Texte de la page:
Avec une vocation plus amplement poétique, le premier roman d’Adrien Bosc permet de creuser autrement la voie de l’appropriation d’une histoire célèbre. Je dis « appropriation » et peut-être faudrait-il dire « compréhension », au sens où comprendre c’est prendre avec soi. Il s’agit, pour l’écrivain, de prendre avec lui un matériau brut qu’il modèle, qu’il cisèle, qu’il affine et qu’il projette. C’est de ce type d’assimilation poétique que résulte CONSTELLATION.
« Constellation », d’après le Lockheed Constellation (alias Connie), est cet avion si cher à au milliardaire américain Howard Hughes, qui en ferait un des appareils mythiques de l’aviation commerciale. Et puis, au premier plan, tellement visible qu’il court le risque de cacher tout le monde, autre sportif légendaire : le boxeur Marcel Cerdan. Mais celui que l’on connaît aussi comme le « Bombardier marocain », reste au premier plan, là où il ne dérange plus personne – cela permet à Adrien Bosc, comme qui modifierait une focale, d’explorer en toute liberté ce qui se précipite en un résidu historique autour de la mort tragique de Cerdan dans un accident aérien en 1949, à bord d’un Constellation.
L’écriture d’Adrien Bosc oscille entre la fiction biographique et la poésie, véritable manière de revisiter et peut-être même d’exorciser un vécu à l’aune des événements passés. Il mène une enquête exhaustive et passionnante : cela commence par les grandes heures de l’aviation de guerre et civile – catastrophes aériennes incluses. En racontant l’histoire d’un appareil tellement prometteur, puis en éclairant les vies de quelques-uns des membres de l’équipage et des passagers de l’avion où s’est tué Cerdan, il nous amène progressivement à nous confronter, de manière modeste et saisissante, allusive et poignante, à l’histoire, évidemment moins connue et tout aussi fragmentaire, de sa propre subjectivité. Bien sûr on fait allusion au deuil impossible de la célèbre maîtresse de Cerdan, Edith Piaf : une histoire bien trop connue, en effet. En évoquant la liaison de ces deux personnalités, Bosc réussit toutefois à éviter l’écueil de la romance tragique, même si ce livre parle d’amour – et d’un amour perdu – à grands cris.

Consigne: Modifiez, s’il vous plaît, le passage du texte de la page qui commence à « Avec une vocation » et se termine à « que résulte CONSTELLATION. » : réécrivez-le en remplaçant « cisèle » par « sculpte ».

Relevé des données:
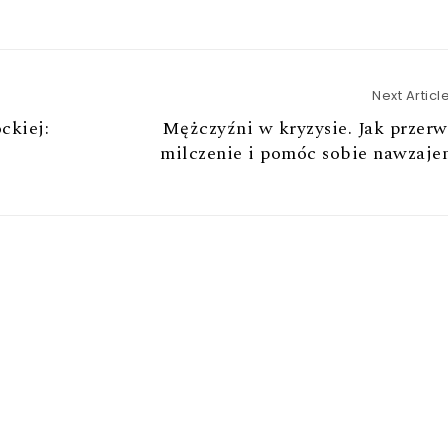
Next Articl
ckiej:
Mężczyźni w kryzysie. Jak przer
milczenie i pomóc sobie nawzaje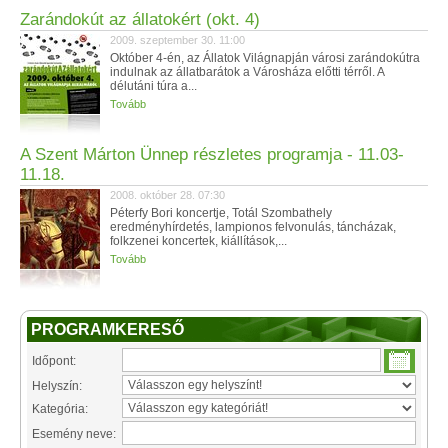
Zarándokút az állatokért (okt. 4)
2009. szeptember 30. 11:00
Október 4-én, az Állatok Világnapján városi zarándokútra
indulnak az állatbarátok a Városháza előtti térről. A
délutáni túra a...
Tovább
A Szent Márton Ünnep részletes programja - 11.03-
11.18.
2008. október 28. 07:30
Péterfy Bori koncertje, Totál Szombathely
eredményhírdetés, lampionos felvonulás, táncházak,
folkzenei koncertek, kiállítások,...
Tovább
PROGRAMKERESŐ
Időpont:
Helyszín:
Kategória:
Esemény neve: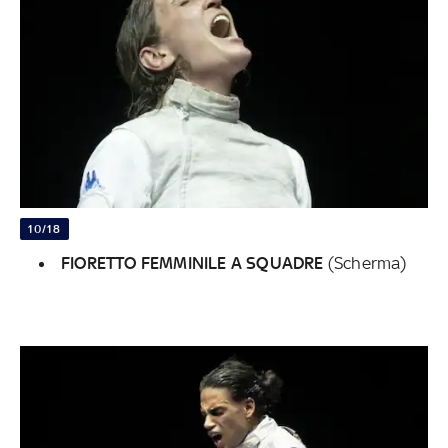
10/18
FIORETTO FEMMINILE A SQUADRE
(Scherma)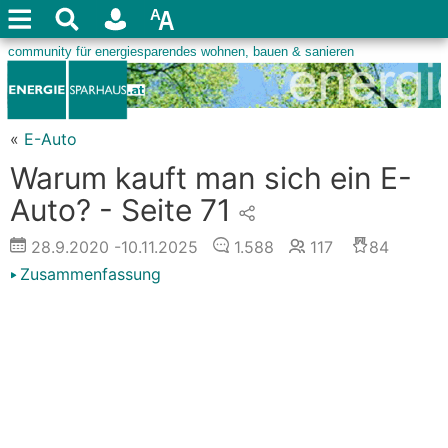
«
E-Auto
Warum kauft man sich ein E-
Auto? - Seite 71
28.9.2020
-10.11.2025
1.588
117
84
Zusammenfassung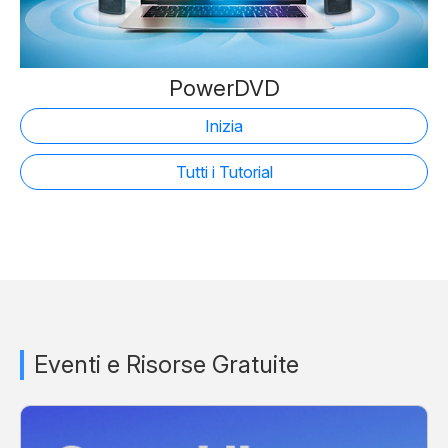
PowerDVD
Inizia
Tutti i Tutorial
Eventi e Risorse Gratuite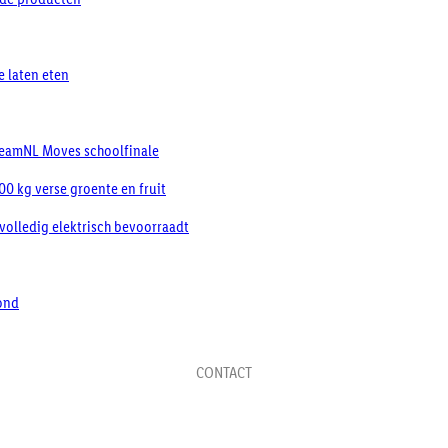
e laten eten
TeamNL Moves schoolfinale
0 kg verse groente en fruit
 volledig elektrisch bevoorraadt
ond
CONTACT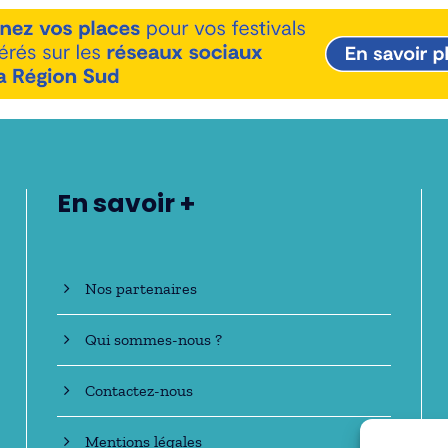
En savoir +
Nos partenaires
Qui sommes-nous ?
Contactez-nous
Mentions légales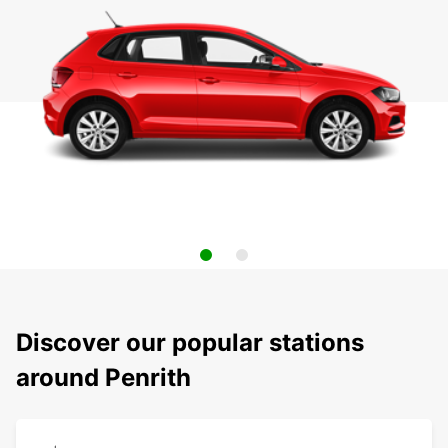
Discover our popular stations
around Penrith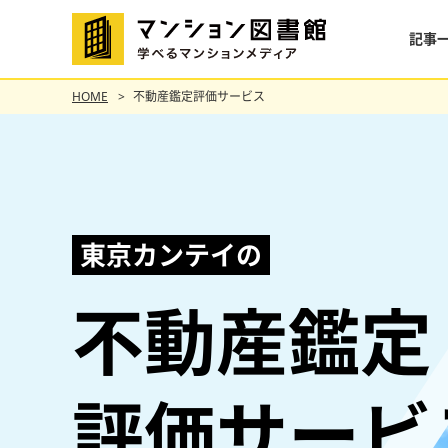
記事
HOME
不動産鑑定評価サービス
東京カンテイの
不動産鑑定
評価サービ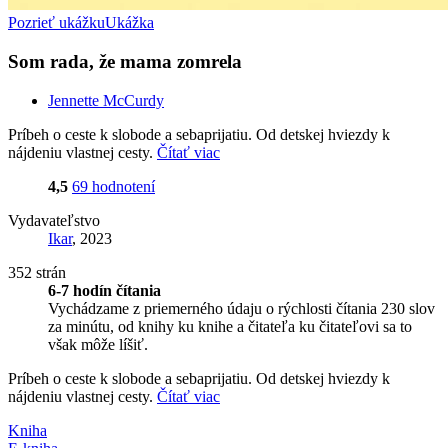
Pozrieť ukážku
Ukážka
Som rada, že mama zomrela
Jennette McCurdy
Príbeh o ceste k slobode a sebaprijatiu. Od detskej hviezdy k
nájdeniu vlastnej cesty.
Čítať viac
4,5
69 hodnotení
Vydavateľstvo
Ikar
, 2023
352 strán
6-7 hodín čítania
Vychádzame z priemerného údaju o rýchlosti čítania 230 slov
za minútu, od knihy ku knihe a čitateľa ku čitateľovi sa to
však môže líšiť.
Príbeh o ceste k slobode a sebaprijatiu. Od detskej hviezdy k
nájdeniu vlastnej cesty.
Čítať viac
Kniha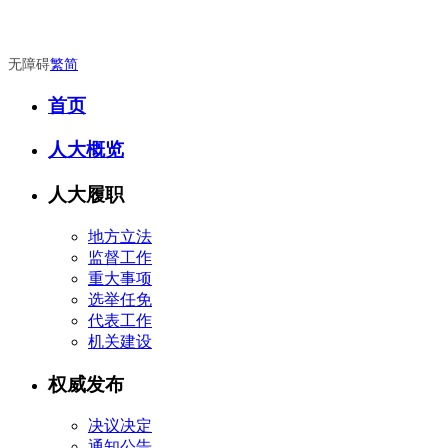
无障碍
繁
简
首页
人大概览
人大履职
地方立法
监督工作
重大事项
选举任免
代表工作
机关建设
权威发布
决议决定
通知公告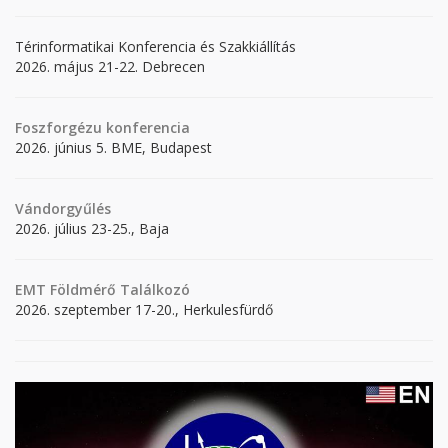
Térinformatikai Konferencia és Szakkiállítás
2026. május 21-22. Debrecen
Foszforgézu konferencia
2026. június 5. BME, Budapest
Vándorgyűlés
2026. július 23-25., Baja
EMT Földmérő Találkozó
2026. szeptember 17-20., Herkulesfürdő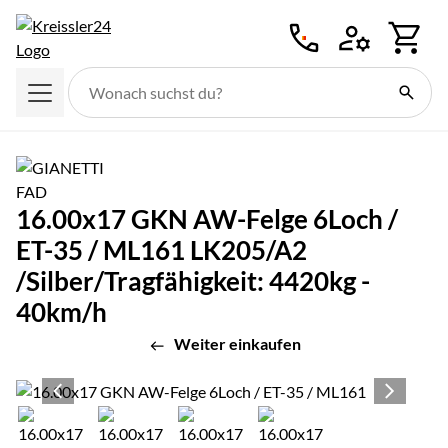
Zum Hauptinhalt springen
16.00x17 GKN AW-Felge 6Loch /
ET-35 / ML161 LK205/A2
/Silber/Tragfähigkeit: 4420kg -
40km/h
Weiter einkaufen
Produktgalerie
Zur Kaufbox springen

Corrigé:
Avec une vocation plus amplement poétique, le premier roman d’Adrien Bosc permet de creuser autrement la voie de l’appropriation d’une histoire célèbre. Je dis « appropriation » et peut-être faudrait-il dire « compréhension », au sens où comprendre c’est prendre avec soi. Il s’agit, pour l’écrivain, de prendre avec lui un matériau brut qu’il modèle, qu’il sculpte, qu’il affine et qu’il projette. C’est de ce type d’assimilation poétique que résulte CONSTELLATION.